Frederica Freyberg:
As you just heard, there is an urgent need for personal protective equipment. Health care workers and first responders need more masks, gloves and gowns to prevent exposure to COVID-19, especially if there is a surge in cases. While the search for more supplies is ongoing, Marisa Wojcik tells us what people are doing locally.
Bob Salov:
I don’t think we’ve seen the worst yet. Yes. I’m very busy. I’m very busy.
Marisa Wojcik:
Health workers on the front lines in Wisconsin are bracing themselves for impact from an expected surge of COVID-19 cases. Bob Salov is the director of Emergency Medical Services in Cambridge.
Bob Salov:
They’re going to wear PPE – personal protection equipment: minimally gloves, probably a mask.
Kate Walton:
An N95 mask which is a mask designed to keep airborne particles out. There’s also usually a face shield.
Marisa Wojcik:
Kate Walton is an emergency room nurse at UW Hospital in Madison. Like many health care workers, is at higher risk of exposure to the virus.
Kate Walton:
Again, with those droplets from a cough or a sneeze, you don’t want those getting to your eyes. So we’re taking precautions to cover the face as well as to protect the airway.
Marisa Wojcik:
Additional layers of equipment are added when a patient is exhibiting the symptoms of COVID-19, but this equipment is in short supply for the anticipated needs.
Bob Salov:
It’s not sustainable.
Marisa Wojcik:
With all PPE on back order, alternative solutions come into play that are far less than ideal for health professionals, like reusing masks.
__________________________________________________
▸ **To do**:
Answer these questions about the transcript above:
(a) Where is Bob Salov the director of Emergency Medical Services?
(b) At which hospital does Kate Walton work as an emergency room nurse?
(c) With all PPE on back order, what alternative does the transcript give as an example?
__________________________________________________
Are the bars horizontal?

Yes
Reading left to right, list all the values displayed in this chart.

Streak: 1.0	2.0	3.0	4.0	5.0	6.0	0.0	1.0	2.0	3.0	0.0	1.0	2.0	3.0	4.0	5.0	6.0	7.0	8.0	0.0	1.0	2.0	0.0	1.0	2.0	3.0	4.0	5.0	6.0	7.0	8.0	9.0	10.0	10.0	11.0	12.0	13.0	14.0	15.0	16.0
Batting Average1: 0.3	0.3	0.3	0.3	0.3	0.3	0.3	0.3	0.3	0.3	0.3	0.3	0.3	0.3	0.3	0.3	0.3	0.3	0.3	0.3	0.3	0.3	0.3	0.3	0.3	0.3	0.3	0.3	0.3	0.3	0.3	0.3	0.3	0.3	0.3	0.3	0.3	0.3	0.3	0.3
__________________________________________________
▸ **Result below**:
(a) Cambridge
(b) UW Hospital in Madison
(c) Reusing masks